しかし私が一番強い影響を受けたのは、おそらく、戦争中の日本国に天から降ってきたような渡辺一夫助教授からであったにちがいない。渡辺先生は、軍国主義的な周囲に反発して遠いフランスの文化をあまりによく知りすぎていたし、また日本の社会にあまりに深く関わっていた。日本の社会の、そのみにくさの一切のさらけ出された中で、生きながら、同時にそのことの意味を、より大きな世界と歴史のなかで、見定めようとしていたのであり、自分自身と周囲を、内側からと同時に外側から、「天狼星の高みから」さえも、眺めようとしていたのであろう。それはほとんど幕末の先覚者たちに似ていた。
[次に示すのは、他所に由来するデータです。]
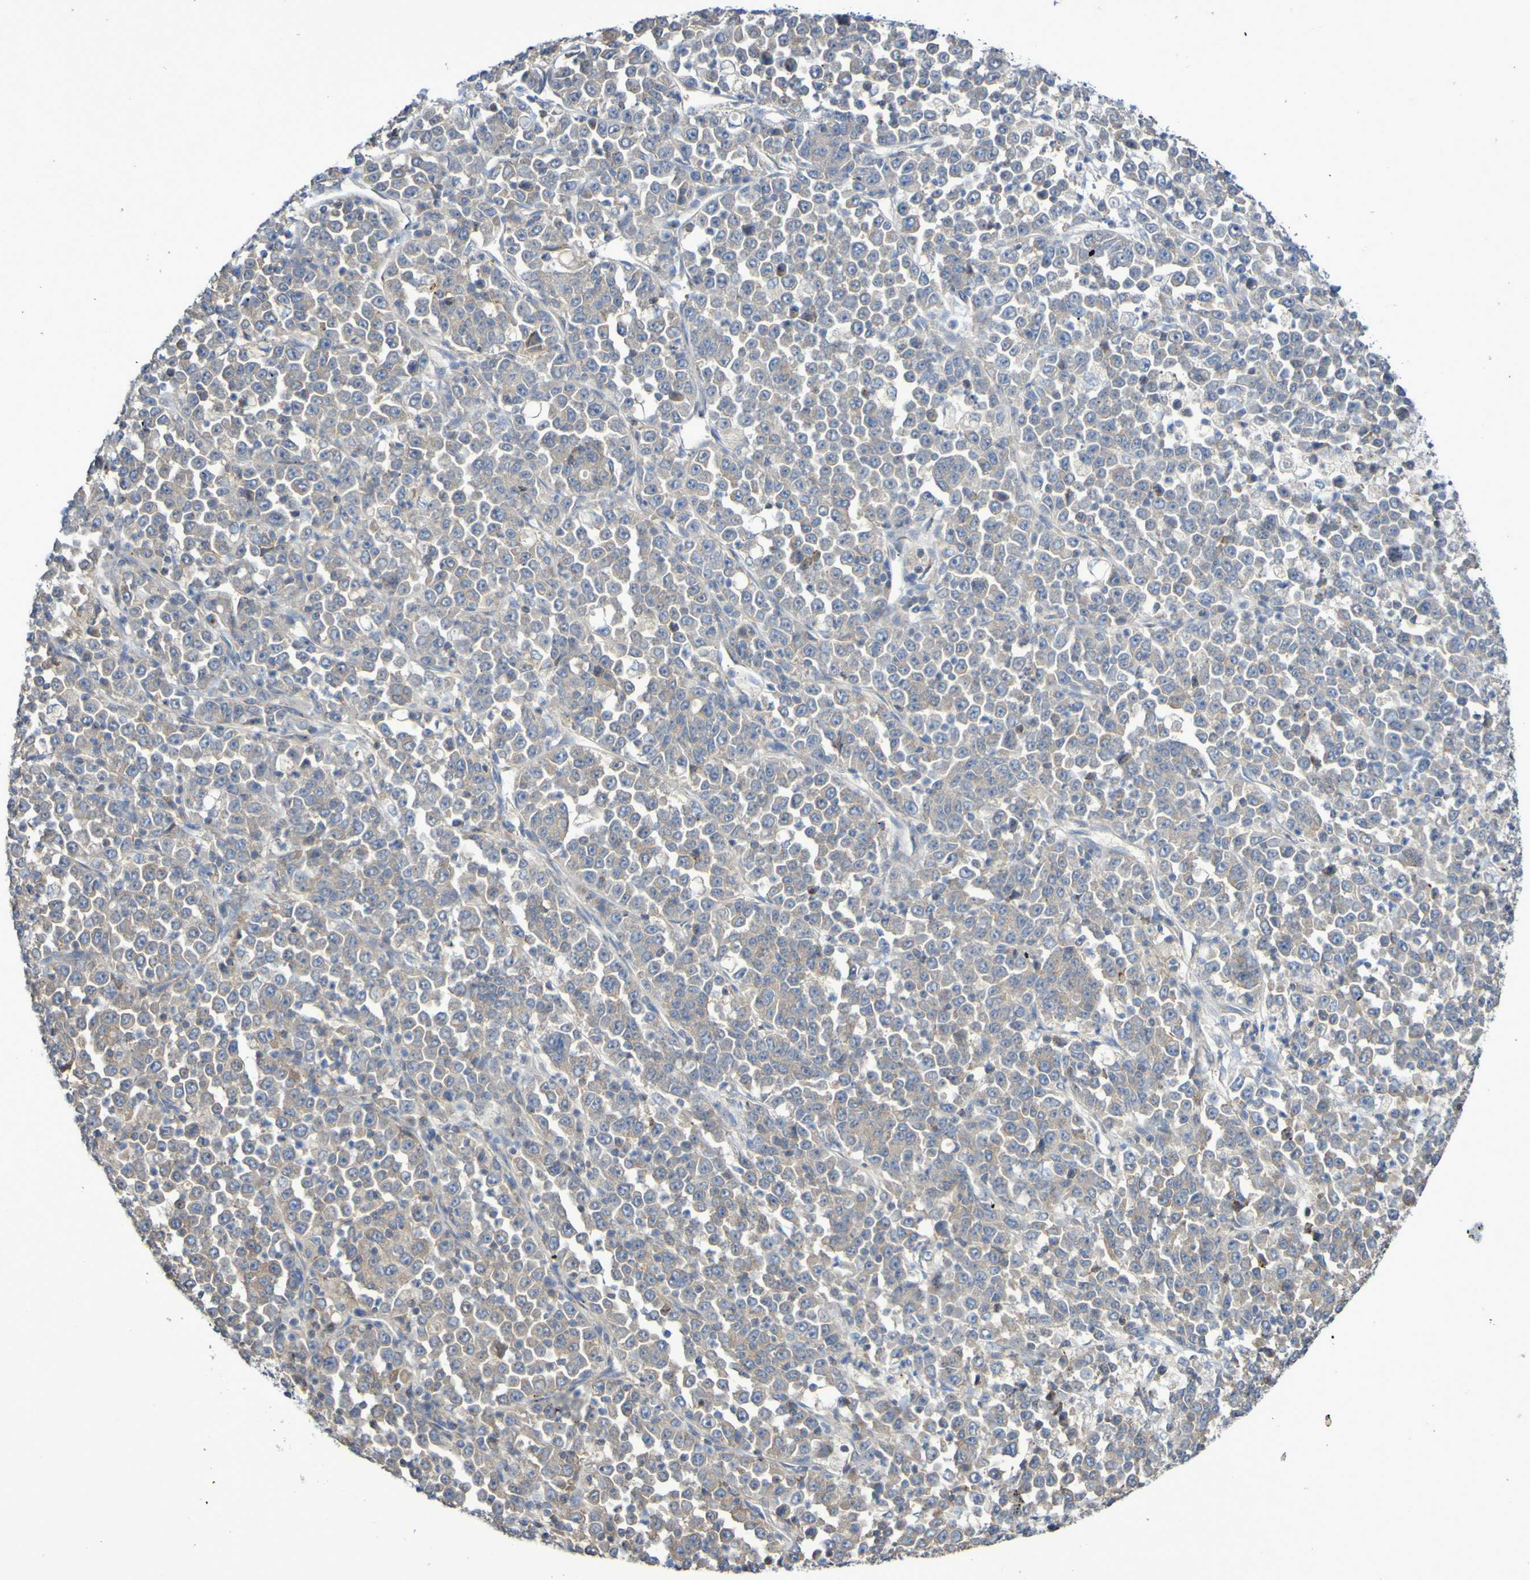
{"staining": {"intensity": "weak", "quantity": "25%-75%", "location": "cytoplasmic/membranous"}, "tissue": "stomach cancer", "cell_type": "Tumor cells", "image_type": "cancer", "snomed": [{"axis": "morphology", "description": "Normal tissue, NOS"}, {"axis": "morphology", "description": "Adenocarcinoma, NOS"}, {"axis": "topography", "description": "Stomach, upper"}, {"axis": "topography", "description": "Stomach"}], "caption": "Protein expression analysis of human stomach cancer reveals weak cytoplasmic/membranous positivity in approximately 25%-75% of tumor cells.", "gene": "LMBRD2", "patient": {"sex": "male", "age": 59}}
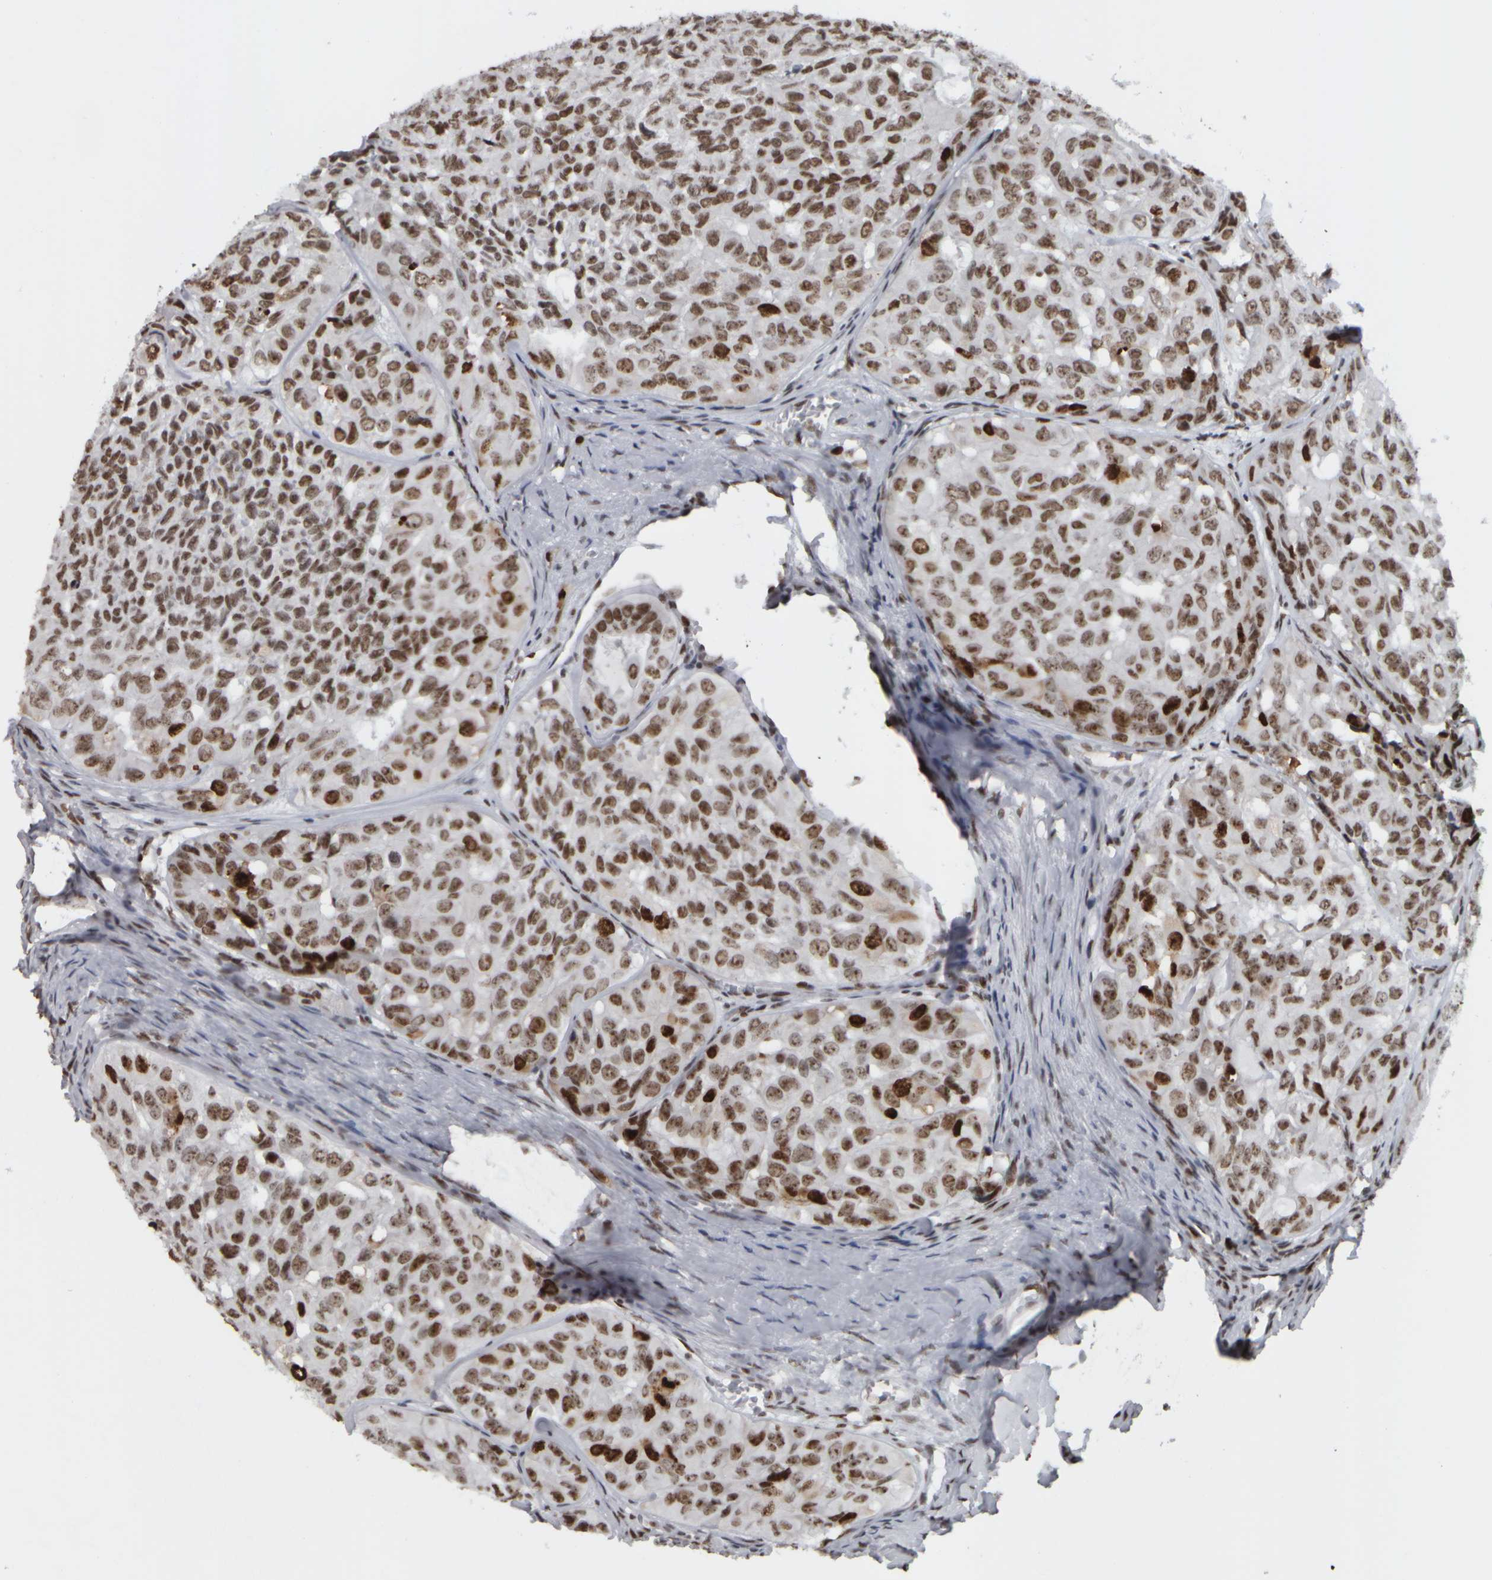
{"staining": {"intensity": "moderate", "quantity": ">75%", "location": "nuclear"}, "tissue": "head and neck cancer", "cell_type": "Tumor cells", "image_type": "cancer", "snomed": [{"axis": "morphology", "description": "Adenocarcinoma, NOS"}, {"axis": "topography", "description": "Salivary gland, NOS"}, {"axis": "topography", "description": "Head-Neck"}], "caption": "Human head and neck adenocarcinoma stained with a brown dye reveals moderate nuclear positive expression in about >75% of tumor cells.", "gene": "TOP2B", "patient": {"sex": "female", "age": 76}}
攘夷の不可能を見抜き、鎖国の時代錯誤を熟知し、わが国の「遅れ」を単に技術の面だけではなく、伝統的な教育とものの考え方そのものに認めて、その淵源を日本国の歴史のなかにもとめ…もしその抜くべからざる精神が、私たちの側にあって、絶えず「狂気」を『狂気」とよび、「時代錯誤」を「時代錯誤」とよびつづけるということがなかったら、果たして私が、ながいいくさの間を通して、とにかく正気をたもちつづけることがてきたかどうか、大いに疑わしい。
あんなに明晰な頭脳の持ち主である加藤周一さんをして「正気をたもちつづけることがてきたかどうか、大いに疑わしい」と言わしめた、戦争の狂気を思います。しかし、渡辺一夫助教授のような、透徹した「覚めた精神」の持ち主に接することの幸いも思う訳ですね。
その戦争前夜の様な日本でも、そのような透徹した「覚めた精神」に触れ続けることの意味を噛みしめていたいものです。